What to do about Russian propaganda inside Israel.
This is not about banning a language or fighting private opinions.
It is about a state instrument of influence that should be treated as a national security risk.
Practical measures that look realistic:
Mandatory, public labeling of Russian state sources and affiliated channels as state media.
Systematic work with platforms and providers on the spread of coordinated influence campaigns, especially in the Russian-speaking segment.
Transparent reporting on detected disinformation networks and their themes: Israel, Ukraine, “the West,” and the Middle East war.

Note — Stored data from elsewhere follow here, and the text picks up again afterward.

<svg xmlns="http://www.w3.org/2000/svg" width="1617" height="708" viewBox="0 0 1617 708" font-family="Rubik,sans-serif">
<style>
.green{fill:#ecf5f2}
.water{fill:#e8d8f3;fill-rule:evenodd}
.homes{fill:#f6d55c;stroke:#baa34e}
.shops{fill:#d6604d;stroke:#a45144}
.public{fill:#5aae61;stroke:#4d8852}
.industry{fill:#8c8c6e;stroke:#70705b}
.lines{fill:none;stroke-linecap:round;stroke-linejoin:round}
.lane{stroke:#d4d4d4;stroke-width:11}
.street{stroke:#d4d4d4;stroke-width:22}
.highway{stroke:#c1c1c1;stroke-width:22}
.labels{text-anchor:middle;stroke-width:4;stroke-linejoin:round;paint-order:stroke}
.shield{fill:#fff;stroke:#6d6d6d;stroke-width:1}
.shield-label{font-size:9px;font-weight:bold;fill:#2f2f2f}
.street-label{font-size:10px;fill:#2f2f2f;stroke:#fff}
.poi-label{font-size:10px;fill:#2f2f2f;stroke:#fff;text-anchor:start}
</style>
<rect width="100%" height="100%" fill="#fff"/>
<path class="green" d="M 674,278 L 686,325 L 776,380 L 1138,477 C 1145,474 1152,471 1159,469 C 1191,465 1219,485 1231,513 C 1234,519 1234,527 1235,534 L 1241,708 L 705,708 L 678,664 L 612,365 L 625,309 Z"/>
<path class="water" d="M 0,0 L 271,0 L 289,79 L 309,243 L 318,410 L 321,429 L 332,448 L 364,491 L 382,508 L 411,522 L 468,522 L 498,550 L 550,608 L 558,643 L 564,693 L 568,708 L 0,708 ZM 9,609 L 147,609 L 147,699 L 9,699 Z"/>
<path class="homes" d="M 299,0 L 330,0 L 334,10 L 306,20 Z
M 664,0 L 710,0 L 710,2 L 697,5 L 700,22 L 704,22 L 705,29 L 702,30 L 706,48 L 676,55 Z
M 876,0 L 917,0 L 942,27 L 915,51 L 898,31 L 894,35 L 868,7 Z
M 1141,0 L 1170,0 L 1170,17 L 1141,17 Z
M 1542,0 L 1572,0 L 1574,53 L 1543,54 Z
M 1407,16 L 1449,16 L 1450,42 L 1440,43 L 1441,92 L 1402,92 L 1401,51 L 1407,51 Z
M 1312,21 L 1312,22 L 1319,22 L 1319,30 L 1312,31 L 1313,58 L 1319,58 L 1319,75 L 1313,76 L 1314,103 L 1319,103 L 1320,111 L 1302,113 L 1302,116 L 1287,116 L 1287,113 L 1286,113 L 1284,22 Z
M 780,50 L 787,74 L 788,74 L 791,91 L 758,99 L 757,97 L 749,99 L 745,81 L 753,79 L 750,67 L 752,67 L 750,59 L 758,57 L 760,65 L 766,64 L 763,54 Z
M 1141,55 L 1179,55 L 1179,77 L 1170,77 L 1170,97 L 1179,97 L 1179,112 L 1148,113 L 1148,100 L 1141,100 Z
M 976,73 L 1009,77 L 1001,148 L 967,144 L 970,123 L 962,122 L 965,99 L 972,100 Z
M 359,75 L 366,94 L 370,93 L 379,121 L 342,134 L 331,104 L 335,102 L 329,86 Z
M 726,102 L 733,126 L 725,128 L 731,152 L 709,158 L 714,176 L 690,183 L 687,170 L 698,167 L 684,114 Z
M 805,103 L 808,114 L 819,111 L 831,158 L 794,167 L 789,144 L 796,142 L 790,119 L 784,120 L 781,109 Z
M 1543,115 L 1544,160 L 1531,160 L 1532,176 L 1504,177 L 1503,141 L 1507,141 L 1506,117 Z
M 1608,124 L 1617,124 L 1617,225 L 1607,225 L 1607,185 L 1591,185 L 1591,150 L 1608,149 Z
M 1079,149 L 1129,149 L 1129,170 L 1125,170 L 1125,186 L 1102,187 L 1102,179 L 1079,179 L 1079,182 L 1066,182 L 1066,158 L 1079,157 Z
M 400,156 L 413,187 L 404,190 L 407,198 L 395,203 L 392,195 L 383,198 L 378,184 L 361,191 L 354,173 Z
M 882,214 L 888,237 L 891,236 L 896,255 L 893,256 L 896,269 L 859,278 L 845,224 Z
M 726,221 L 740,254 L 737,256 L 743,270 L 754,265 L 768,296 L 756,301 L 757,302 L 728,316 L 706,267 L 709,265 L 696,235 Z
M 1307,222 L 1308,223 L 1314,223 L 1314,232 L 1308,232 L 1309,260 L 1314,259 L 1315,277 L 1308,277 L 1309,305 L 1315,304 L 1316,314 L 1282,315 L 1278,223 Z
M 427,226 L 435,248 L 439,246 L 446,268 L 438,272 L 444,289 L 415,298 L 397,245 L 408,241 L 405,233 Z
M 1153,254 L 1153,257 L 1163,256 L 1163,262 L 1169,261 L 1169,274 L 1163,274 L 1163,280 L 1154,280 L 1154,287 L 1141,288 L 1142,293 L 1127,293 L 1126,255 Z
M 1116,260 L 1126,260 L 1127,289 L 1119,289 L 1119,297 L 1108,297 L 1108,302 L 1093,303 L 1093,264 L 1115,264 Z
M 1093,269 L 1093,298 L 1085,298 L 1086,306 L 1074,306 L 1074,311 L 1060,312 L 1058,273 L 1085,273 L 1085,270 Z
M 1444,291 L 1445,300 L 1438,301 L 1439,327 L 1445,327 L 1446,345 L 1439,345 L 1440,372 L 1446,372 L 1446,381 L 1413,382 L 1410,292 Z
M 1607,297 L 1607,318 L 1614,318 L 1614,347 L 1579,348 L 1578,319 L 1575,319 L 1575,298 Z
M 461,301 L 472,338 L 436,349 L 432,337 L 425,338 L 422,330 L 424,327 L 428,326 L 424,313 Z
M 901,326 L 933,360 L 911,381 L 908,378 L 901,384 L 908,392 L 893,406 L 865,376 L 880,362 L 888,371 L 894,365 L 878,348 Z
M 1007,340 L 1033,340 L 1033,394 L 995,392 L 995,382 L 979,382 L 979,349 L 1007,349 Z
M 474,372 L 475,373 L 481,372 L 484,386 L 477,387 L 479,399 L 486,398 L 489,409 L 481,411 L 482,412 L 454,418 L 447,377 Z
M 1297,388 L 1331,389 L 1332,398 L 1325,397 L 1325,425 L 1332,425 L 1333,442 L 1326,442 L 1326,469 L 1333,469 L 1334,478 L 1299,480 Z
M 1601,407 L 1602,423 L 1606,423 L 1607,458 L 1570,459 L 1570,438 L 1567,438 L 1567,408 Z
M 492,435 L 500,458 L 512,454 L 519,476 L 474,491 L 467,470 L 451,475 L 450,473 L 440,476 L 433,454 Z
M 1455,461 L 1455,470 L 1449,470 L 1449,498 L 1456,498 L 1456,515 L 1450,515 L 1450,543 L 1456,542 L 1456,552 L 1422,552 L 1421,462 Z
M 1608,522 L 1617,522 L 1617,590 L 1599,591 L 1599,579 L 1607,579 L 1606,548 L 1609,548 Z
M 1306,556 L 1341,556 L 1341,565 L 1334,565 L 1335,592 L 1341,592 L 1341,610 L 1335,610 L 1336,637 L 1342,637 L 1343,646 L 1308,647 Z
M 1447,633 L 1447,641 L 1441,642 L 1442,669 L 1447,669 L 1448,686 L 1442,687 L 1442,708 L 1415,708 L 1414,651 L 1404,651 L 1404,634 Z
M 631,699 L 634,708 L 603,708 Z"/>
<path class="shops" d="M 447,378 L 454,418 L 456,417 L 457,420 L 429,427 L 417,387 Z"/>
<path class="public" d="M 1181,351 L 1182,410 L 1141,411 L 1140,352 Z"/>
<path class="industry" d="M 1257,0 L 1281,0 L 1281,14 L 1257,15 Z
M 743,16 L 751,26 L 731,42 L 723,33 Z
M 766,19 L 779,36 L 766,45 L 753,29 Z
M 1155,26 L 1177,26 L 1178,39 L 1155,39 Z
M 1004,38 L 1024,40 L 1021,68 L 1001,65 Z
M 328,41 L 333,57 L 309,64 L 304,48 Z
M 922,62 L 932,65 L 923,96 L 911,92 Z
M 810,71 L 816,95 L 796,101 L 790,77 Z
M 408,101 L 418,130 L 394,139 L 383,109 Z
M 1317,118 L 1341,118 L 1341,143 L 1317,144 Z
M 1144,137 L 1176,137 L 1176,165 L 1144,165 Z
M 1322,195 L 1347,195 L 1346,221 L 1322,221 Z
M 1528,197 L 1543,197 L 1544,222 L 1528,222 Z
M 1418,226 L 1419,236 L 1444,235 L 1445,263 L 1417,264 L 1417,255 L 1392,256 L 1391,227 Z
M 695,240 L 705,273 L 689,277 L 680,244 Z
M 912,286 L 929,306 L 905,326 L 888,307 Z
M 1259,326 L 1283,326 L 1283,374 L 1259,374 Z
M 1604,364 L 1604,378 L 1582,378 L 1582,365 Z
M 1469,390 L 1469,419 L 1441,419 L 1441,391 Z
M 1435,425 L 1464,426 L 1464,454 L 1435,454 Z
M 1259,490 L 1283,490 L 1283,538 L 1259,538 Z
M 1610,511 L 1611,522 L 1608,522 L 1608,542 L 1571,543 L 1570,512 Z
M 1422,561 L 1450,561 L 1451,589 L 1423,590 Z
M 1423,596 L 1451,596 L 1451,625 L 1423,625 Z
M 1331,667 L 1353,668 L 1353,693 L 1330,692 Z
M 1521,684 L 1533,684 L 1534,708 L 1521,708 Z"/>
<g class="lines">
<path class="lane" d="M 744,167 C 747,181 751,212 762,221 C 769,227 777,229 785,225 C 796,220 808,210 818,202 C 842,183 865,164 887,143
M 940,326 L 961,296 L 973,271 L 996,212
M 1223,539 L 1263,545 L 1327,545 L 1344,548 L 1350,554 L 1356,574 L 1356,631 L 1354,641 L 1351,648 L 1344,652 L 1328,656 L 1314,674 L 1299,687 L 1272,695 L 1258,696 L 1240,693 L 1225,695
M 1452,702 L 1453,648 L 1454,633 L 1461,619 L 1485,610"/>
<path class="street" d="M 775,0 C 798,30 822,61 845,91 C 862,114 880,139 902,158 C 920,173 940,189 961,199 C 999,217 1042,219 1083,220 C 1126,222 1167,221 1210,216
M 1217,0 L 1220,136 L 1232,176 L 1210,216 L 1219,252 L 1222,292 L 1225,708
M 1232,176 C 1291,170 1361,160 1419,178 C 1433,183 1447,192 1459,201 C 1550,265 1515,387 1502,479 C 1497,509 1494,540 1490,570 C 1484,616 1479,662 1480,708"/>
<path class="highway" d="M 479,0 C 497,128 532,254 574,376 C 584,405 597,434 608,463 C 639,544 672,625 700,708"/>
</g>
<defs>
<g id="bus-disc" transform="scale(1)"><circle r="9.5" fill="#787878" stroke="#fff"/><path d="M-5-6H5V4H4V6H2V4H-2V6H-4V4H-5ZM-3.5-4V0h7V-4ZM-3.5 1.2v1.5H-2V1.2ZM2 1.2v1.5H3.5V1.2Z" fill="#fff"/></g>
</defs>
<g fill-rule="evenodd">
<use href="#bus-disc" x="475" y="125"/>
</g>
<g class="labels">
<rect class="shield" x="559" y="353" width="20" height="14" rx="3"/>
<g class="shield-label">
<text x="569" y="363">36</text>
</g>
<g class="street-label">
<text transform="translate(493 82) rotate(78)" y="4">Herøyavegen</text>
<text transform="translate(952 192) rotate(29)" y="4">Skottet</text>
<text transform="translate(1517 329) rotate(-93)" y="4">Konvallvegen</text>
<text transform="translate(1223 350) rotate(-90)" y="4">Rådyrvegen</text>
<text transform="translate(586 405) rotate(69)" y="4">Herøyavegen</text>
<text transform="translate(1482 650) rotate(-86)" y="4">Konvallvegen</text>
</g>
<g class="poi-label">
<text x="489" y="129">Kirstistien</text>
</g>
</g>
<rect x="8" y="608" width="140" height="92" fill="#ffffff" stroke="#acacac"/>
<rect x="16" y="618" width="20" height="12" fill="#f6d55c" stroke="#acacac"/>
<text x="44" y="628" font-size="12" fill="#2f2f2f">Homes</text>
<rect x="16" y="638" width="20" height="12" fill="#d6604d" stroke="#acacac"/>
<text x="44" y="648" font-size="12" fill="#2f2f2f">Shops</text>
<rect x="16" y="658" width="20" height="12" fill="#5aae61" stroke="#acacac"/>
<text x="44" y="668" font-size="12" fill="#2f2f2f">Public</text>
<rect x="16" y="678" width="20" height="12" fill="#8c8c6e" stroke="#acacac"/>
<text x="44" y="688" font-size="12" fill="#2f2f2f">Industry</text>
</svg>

Sanctions and trade: not “all or nothing,” but a minimum bar
If Israel is not prepared to copy the full Western sanctions package, there is still an option for a minimal, clear threshold:
Targeted restrictions against structures and individuals linked to Russia’s war machine and propaganda.
Tight control over sensitive technologies and dual-use goods.
Stricter compliance and transaction screening for dealings with Russian counterparties — no hysteria, just protection of the economy and the banking system.
The point is not to “punish Moscow.” The point is to stop Moscow from treating Israel as a convenient neutral zone.
How to get Israel’s government to pay attention — so it becomes a political decision
One loud post doesn’t do it. A combined pressure path does:
The Knesset: public inquiries and hearings in relevant committees on security, foreign affairs, and communications.
Security agencies and regulators: framing this as foreign interference and influence operations, not a “debate of opinions.”
Media: specifics, examples, distribution chains, impact on public opinion — no slogans, just facts.
Dialogue with partners: a careful language of risk — secondary sanctions exposure, reputational risk, and the risk of restrictions being bypassed through Israeli jurisdiction.
The question that remains after this statement
If the Kremlin is already officially declaring Israel an “aggressor,” trying to tie that to Ramadan and an Arab political frame, while still treating Israel’s information space as a usable platform — what exactly does Israel gain from continuing the old model of “partnership”?
And the second, even more practical question for Jerusalem:
How many times does Israel need to hear the word “aggressor” directed at it before it stops being mere rhetoric — and becomes the basis for diplomatic and economic actions against Israel in the region?